Nevertheless, the generative AI market is still in the early stages of rapid growth. Some analysts predict that by 2030, spending on generative AI will reach $356 billion, with an annual growth rate of up to 46%. In contrast, spending this year is expected to be only $36 billion. Since Nvidia's valuation already reflects this growth, investors may want to focus on other potential beneficiaries.
Among many tech companies, Alphabet, the parent company of Google (NASDAQ: GOOGL), stands out. Since the launch of ChatGPT by OpenAI at the end of 2022, investors in Alphabet have expressed concerns about its future, causing its stock price to drop to a ten-year low price-to-earnings (P/E) ratio of around 15. However, in the past two years, Alphabet's stock price has rebounded, achieving a cumulative return of 90%.

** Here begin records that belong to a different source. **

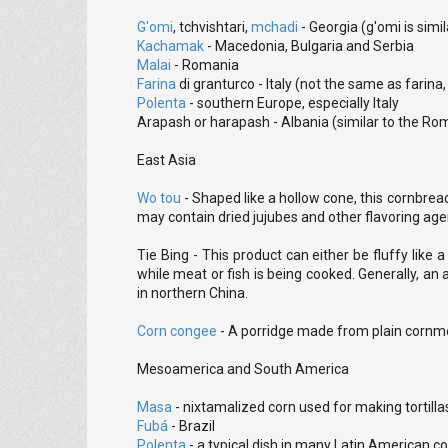
G'omi
, tchvishtari,
mchadi
- Georgia (g'omi is simi
Kachamak
- Macedonia, Bulgaria and Serbia
Malai
- Romania
Farina
di granturco - Italy (not the same as farin
Polenta
- southern Europe, especially Italy
Arapash or harapash - Albania (similar to the Ro
East Asia
Wo tou
- Shaped like a hollow cone, this cornbread
may contain dried jujubes and other flavoring age
Tie Bing - This product can either be fluffy like 
while meat or fish is being cooked. Generally, an 
in northern China.
Corn congee
- A porridge made from plain cornmeal
Mesoamerica and South America
Masa
- nixtamalized corn used for making tortil
Fubá
- Brazil
Polenta
- a typical dish in many Latin American co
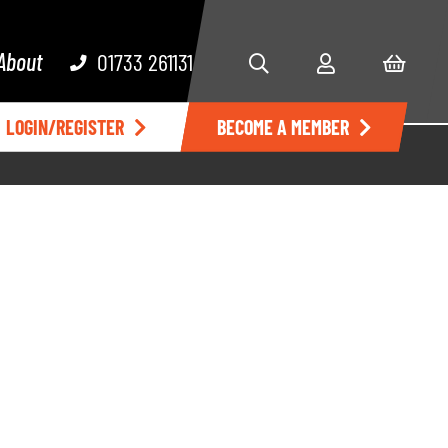
About
01733 261131
LOGIN/REGISTER
BECOME A MEMBER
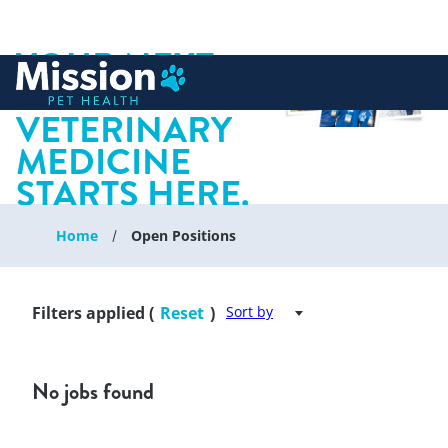
YOUR NEXT
 to content
CHAPTER IN
VETERINARY
MEDICINE
STARTS HERE.
Home
Open Positions
Filters applied (
Reset
)
Sort by
No jobs found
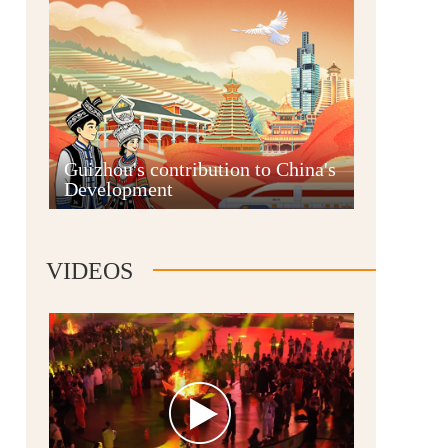
Guian New Area
Guizhou's contribution to China's
Development
Liupanshui
VIDEOS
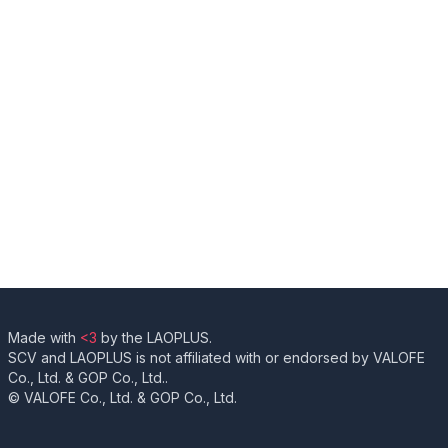
Made with
<3
by the LAOPLUS.
SCV and LAOPLUS is not affiliated with or endorsed by VALOFE
Co., Ltd. & GOP Co., Ltd..
© VALOFE Co., Ltd. & GOP Co., Ltd.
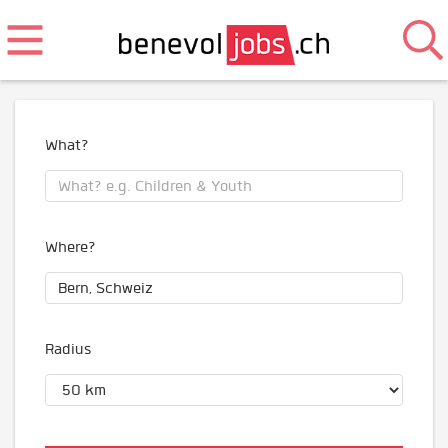
What?
Where?
Radius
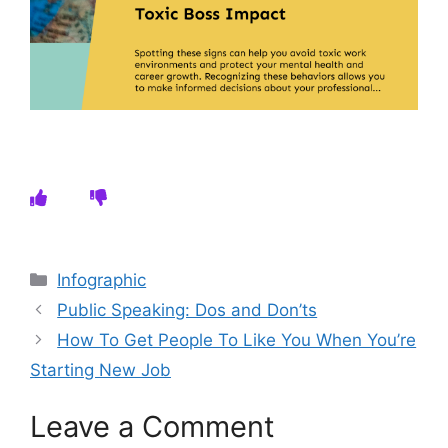
Categories
Infographic
Public Speaking: Dos and Don’ts
How To Get People To Like You When You’re
Starting New Job
Leave a Comment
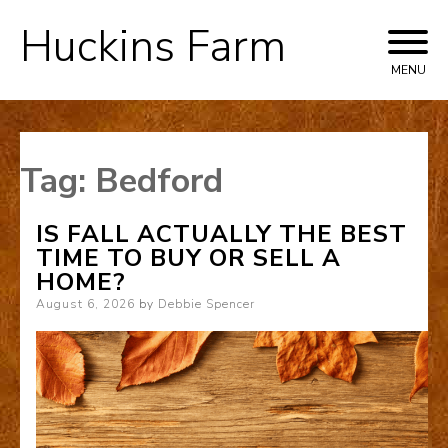
Huckins Farm
Skip
to
MENU
content
Tag:
Bedford
IS FALL ACTUALLY THE BEST
TIME TO BUY OR SELL A
HOME?
Posted
August 6, 2026
by
Debbie Spencer
on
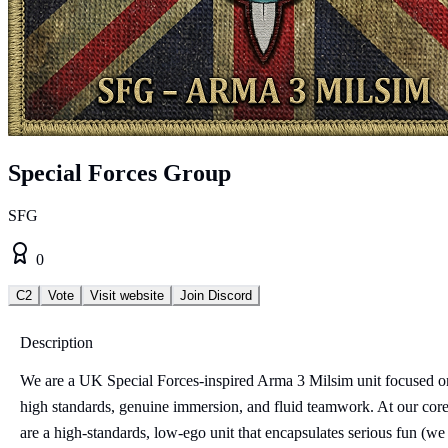
Special Forces Group
SFG
0
C2
Vote
Visit website
Join Discord
Description
We are a UK Special Forces-inspired Arma 3 Milsim unit focused o
high standards, genuine immersion, and fluid teamwork. At our cor
are a high-standards, low-ego unit that encapsulates serious fun (we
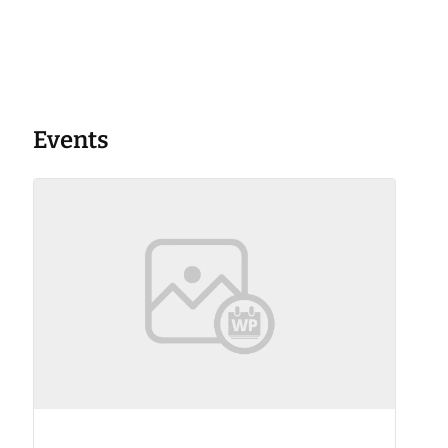
Events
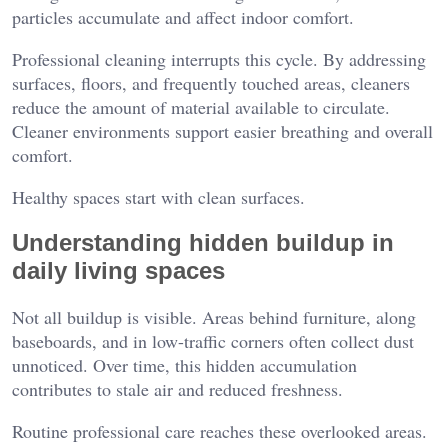
particles accumulate and affect indoor comfort.
Professional cleaning interrupts this cycle. By addressing
surfaces, floors, and frequently touched areas, cleaners
reduce the amount of material available to circulate.
Cleaner environments support easier breathing and overall
comfort.
Healthy spaces start with clean surfaces.
Understanding hidden buildup in
daily living spaces
Not all buildup is visible. Areas behind furniture, along
baseboards, and in low-traffic corners often collect dust
unnoticed. Over time, this hidden accumulation
contributes to stale air and reduced freshness.
Routine professional care reaches these overlooked areas.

Through its various subsidiaries and research labs, Alphabet has successfully launched several new AI products, including the NotebookLM document summarization tool, Google Search AI summary feature, and Google Lens, which allows users to search by taking photos. These innovations demonstrate that Alphabet is making progress not only in the generative AI field but also achieving significant results in other technologies, such as autonomous driving. Its subsidiary, Waymo, has expanded operations in multiple cities across the U.S., completing 100,000 rides per week, with a tenfold annual growth rate.
In terms of profitability, Alphabet is relying on its cloud computing business, Google Cloud, to generate profits. Google Cloud leverages Alphabet's AI technology, computing chips, and data centers to sell related tools to third-party customers. In the most recent quarter, Google Cloud's revenue grew by 35% year-over-year, reaching $11.4 billion. It is expected that in the coming years, this business will achieve annual revenues of $100 billion, with a profit margin of 25%, contributing $25 billion in operating income to the parent company.
Despite Alphabet's strong performance in the AI sector, its stock valuation remains lower than many peers, with a current P/E ratio of 23, compared to Nvidia's P/E of 66 and Apple's P/E of 37. Given that generative AI revenues are expected to grow rapidly over the next decade, Alphabet will undoubtedly hold a significant position in this market, providing investors with a good buying opportunity at relatively low valuations.
Key Points:
💡 Spending on the generative AI market is expected to reach $356 billion by 2030, with an average annual growth of 46%.
🚀 Alphabet is becoming a winner in the generative AI field through multiple AI products and its cloud computing business.
📉 Despite its strong performance, Alphabet's P/E ratio is still lower than many peers, offering a good buying opportunity for investors.